╭─ DATA FOR THIS TASK
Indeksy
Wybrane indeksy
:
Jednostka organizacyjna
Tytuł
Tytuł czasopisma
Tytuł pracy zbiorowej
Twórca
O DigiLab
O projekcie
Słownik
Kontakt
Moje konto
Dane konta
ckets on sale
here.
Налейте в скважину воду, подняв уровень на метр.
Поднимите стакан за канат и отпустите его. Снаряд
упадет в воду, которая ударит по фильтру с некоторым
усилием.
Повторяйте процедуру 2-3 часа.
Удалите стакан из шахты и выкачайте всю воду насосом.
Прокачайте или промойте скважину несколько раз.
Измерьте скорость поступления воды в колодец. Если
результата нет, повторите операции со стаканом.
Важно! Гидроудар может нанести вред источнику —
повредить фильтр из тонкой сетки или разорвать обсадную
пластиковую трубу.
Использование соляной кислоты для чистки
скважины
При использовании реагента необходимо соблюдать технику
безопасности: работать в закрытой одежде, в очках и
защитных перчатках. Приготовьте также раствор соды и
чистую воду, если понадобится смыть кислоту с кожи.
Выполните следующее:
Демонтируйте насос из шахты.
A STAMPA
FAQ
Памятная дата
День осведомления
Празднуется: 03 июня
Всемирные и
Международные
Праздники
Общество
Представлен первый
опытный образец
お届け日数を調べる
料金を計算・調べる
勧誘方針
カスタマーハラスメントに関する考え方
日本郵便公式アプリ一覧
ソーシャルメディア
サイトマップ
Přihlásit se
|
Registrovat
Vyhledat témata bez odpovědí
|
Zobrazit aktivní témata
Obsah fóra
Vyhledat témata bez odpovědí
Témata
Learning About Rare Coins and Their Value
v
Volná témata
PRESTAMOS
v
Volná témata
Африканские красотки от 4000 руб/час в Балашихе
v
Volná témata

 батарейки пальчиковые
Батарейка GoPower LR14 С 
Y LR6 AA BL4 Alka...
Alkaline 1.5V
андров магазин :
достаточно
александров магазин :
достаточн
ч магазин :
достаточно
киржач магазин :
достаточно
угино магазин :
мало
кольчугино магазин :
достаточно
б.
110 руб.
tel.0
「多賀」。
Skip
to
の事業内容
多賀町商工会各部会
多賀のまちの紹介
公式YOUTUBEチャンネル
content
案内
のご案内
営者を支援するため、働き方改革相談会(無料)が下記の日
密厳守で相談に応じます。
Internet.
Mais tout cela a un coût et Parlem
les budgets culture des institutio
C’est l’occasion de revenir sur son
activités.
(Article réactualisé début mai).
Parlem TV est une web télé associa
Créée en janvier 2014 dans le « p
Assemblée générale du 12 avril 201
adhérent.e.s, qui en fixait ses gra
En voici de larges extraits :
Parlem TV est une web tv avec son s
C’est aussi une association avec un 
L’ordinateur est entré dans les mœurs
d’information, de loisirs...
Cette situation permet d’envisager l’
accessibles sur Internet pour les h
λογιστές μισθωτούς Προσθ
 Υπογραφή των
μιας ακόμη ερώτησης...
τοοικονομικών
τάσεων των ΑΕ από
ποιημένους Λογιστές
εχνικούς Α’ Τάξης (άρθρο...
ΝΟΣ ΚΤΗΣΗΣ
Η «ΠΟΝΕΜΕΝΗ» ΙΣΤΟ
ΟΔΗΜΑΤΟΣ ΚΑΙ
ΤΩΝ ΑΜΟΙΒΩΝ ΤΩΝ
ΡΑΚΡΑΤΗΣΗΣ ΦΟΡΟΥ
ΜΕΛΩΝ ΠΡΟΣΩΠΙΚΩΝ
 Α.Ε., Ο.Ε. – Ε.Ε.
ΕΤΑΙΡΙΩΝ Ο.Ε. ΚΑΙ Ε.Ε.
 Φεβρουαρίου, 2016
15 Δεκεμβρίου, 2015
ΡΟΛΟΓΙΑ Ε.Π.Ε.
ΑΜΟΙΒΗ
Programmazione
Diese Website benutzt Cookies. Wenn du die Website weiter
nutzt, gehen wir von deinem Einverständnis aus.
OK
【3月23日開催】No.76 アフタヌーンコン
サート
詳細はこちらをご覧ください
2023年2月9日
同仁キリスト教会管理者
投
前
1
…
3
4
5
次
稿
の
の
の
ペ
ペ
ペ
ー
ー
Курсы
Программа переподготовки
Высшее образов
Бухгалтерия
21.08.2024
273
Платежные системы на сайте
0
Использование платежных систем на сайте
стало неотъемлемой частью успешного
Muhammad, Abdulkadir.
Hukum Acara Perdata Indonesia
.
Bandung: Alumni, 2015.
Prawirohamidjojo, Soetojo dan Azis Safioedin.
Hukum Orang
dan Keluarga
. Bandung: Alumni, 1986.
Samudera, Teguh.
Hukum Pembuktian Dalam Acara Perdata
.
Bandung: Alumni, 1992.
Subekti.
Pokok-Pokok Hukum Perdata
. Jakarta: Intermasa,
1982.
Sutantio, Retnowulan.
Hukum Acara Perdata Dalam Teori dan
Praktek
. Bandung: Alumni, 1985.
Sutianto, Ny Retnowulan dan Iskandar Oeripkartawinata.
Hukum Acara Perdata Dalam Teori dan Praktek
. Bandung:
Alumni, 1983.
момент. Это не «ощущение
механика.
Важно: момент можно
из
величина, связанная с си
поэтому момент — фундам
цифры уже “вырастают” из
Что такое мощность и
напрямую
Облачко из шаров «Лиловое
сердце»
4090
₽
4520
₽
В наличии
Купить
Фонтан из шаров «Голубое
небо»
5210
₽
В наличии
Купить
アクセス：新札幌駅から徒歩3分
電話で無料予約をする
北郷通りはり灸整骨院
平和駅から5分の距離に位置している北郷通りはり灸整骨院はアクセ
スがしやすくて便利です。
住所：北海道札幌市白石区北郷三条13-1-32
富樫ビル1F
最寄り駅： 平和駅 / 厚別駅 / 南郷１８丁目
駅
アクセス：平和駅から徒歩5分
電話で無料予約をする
╰─
(WHAT TO DO) Gather every line of the records that contains the word "Perdata" and copy each one as it appears, one per line.

(ANSWER SPACE)
Hukum Acara Perdata Indonesia
Hukum Pembuktian Dalam Acara Perdata
Pokok-Pokok Hukum Perdata
Hukum Acara Perdata Dalam Teori dan
Hukum Acara Perdata Dalam Teori dan Praktek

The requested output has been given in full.